» Exercise description: If a line in the entries includes "pause", show that line.

*** Data for this task ***

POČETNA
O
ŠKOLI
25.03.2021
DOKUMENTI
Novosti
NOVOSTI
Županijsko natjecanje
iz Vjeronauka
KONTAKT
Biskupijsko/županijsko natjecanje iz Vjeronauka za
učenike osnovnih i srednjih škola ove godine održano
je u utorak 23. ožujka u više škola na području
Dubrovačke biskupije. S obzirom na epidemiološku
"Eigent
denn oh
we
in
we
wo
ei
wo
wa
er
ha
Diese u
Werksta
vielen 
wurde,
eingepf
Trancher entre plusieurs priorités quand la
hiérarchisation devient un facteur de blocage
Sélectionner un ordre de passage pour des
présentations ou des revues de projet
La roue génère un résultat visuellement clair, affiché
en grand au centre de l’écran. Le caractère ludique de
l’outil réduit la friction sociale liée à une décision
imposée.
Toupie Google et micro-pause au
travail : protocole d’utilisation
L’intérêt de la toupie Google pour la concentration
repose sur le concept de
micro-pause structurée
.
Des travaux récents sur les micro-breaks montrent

*** End of Data for this task ***

» Problem solution:
Toupie Google et micro-pause au
micro-pause structurée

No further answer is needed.